GIVEN RECORDS:

═══

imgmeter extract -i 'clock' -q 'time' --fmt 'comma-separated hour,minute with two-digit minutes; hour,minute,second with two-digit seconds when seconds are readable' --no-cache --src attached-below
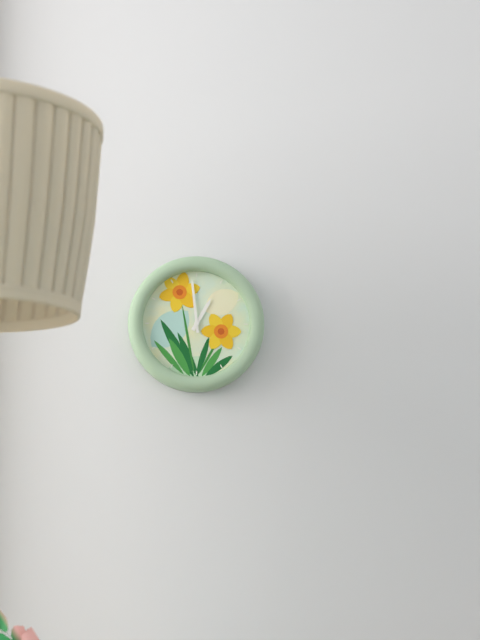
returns 12,59
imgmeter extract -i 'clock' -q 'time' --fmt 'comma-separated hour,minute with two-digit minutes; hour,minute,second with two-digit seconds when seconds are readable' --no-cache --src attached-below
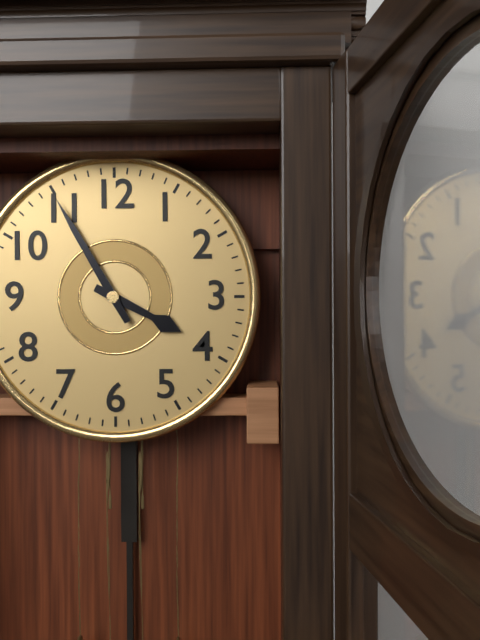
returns 3,55
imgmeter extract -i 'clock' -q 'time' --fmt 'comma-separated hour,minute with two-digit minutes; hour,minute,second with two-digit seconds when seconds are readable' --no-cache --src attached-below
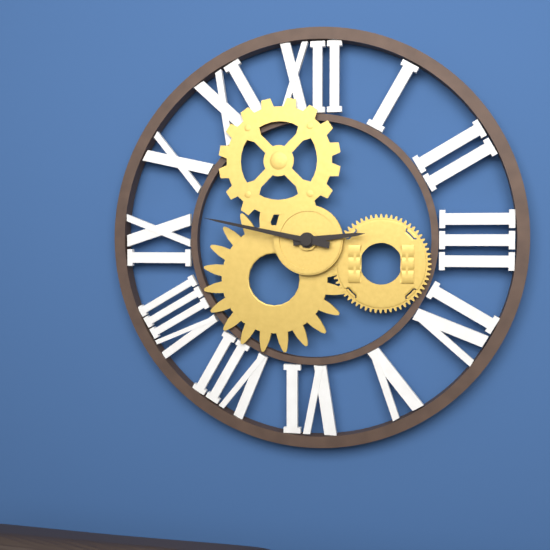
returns 2,47
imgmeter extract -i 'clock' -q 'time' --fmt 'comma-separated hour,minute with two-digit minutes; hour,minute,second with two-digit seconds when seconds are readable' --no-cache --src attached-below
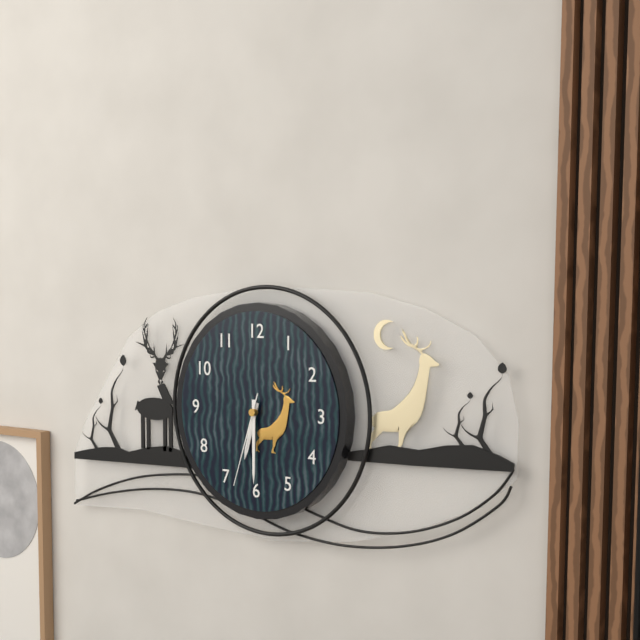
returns 6,30,33
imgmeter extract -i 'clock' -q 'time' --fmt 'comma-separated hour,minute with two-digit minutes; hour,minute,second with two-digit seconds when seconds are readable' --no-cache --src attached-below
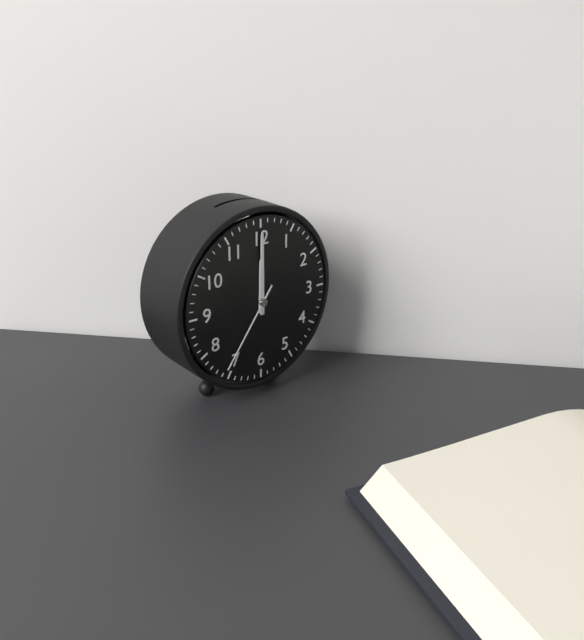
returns 12,00,36
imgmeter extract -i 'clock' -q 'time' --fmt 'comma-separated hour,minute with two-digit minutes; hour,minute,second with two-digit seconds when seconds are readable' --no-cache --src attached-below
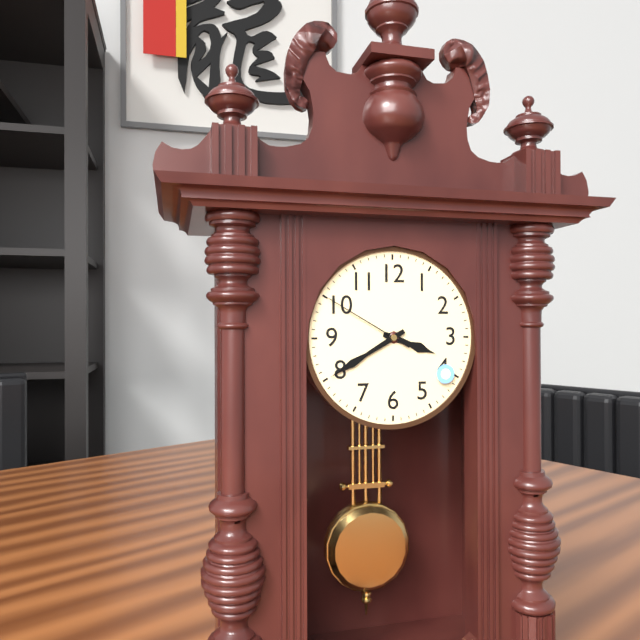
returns 3,40,50
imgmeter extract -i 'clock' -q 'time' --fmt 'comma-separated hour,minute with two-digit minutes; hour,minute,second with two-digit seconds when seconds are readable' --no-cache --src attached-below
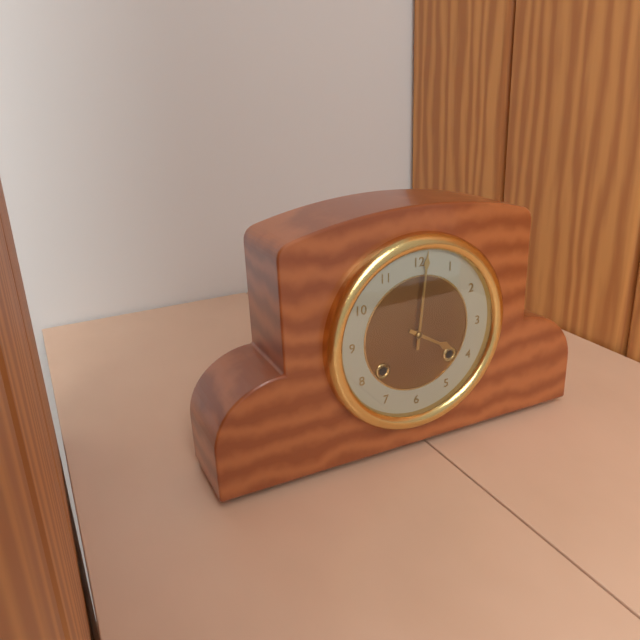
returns 4,01
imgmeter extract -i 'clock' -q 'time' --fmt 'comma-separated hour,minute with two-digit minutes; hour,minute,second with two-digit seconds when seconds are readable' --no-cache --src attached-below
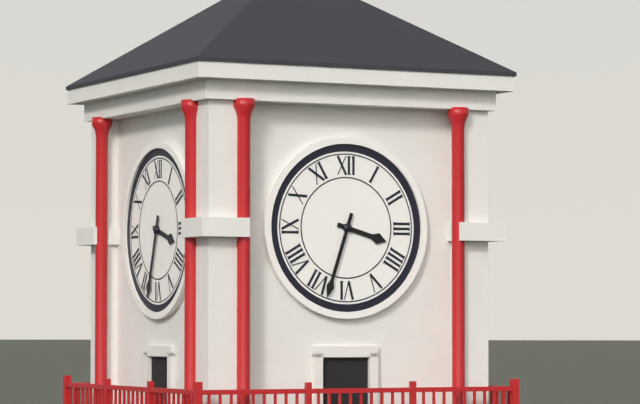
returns 3,33
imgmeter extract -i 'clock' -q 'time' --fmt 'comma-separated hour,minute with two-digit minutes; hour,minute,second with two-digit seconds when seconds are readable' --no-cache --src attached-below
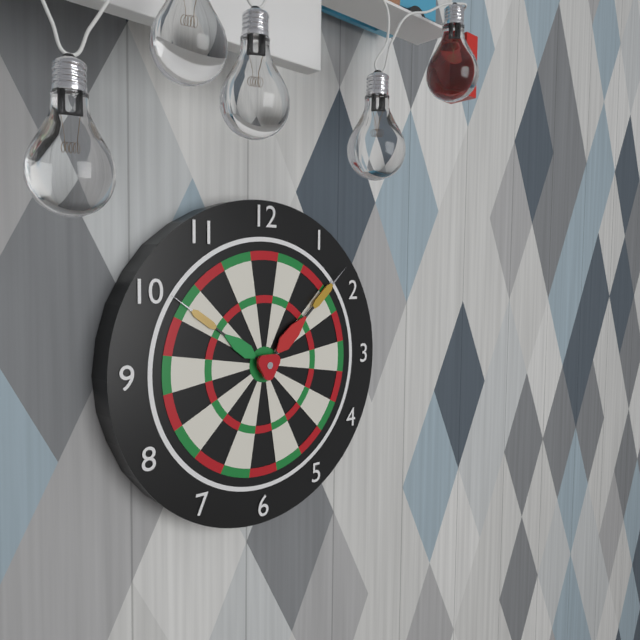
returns 10,08
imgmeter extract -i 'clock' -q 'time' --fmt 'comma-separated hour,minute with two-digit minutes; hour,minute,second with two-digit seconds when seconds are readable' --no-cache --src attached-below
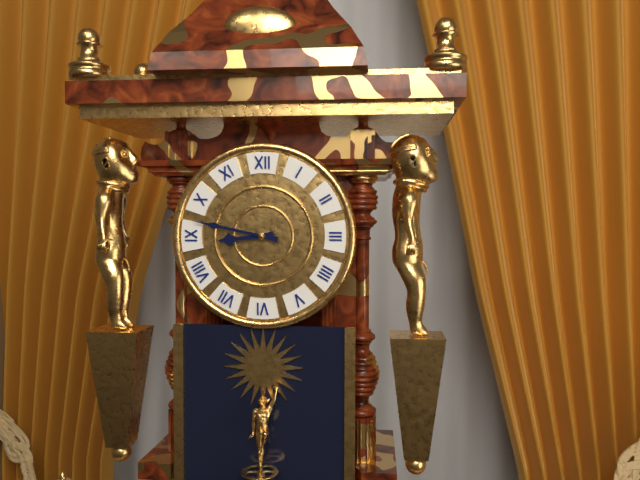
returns 8,47
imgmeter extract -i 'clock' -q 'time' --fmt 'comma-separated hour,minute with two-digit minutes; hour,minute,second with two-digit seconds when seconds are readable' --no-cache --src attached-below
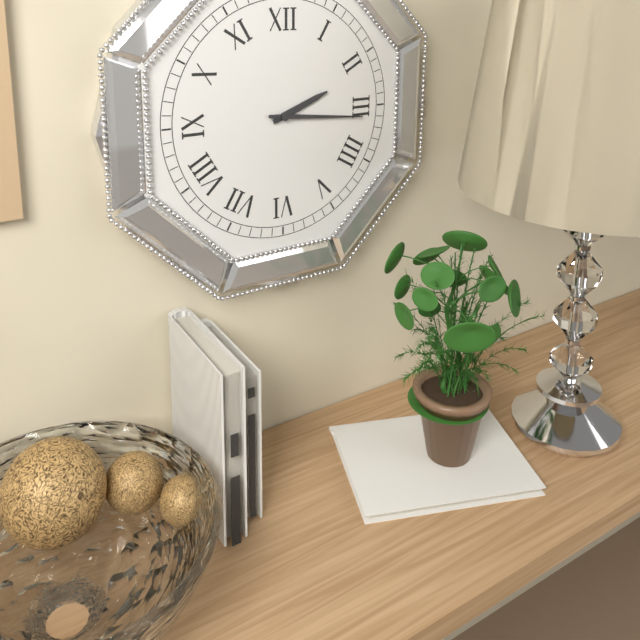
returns 2,16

═══

PROBLEM: Please rename "clock" to "watch" in the lines running from the start of the items through the line with "returns 12,59", leaving everything else unchanged. Omit the pictures from your answer.

SOLUTION FOR THIS TASK:
imgmeter extract -i 'watch' -q 'time' --fmt 'comma-separated hour,minute with two-digit minutes; hour,minute,second with two-digit seconds when seconds are readable' --no-cache --src attached-below
returns 12,59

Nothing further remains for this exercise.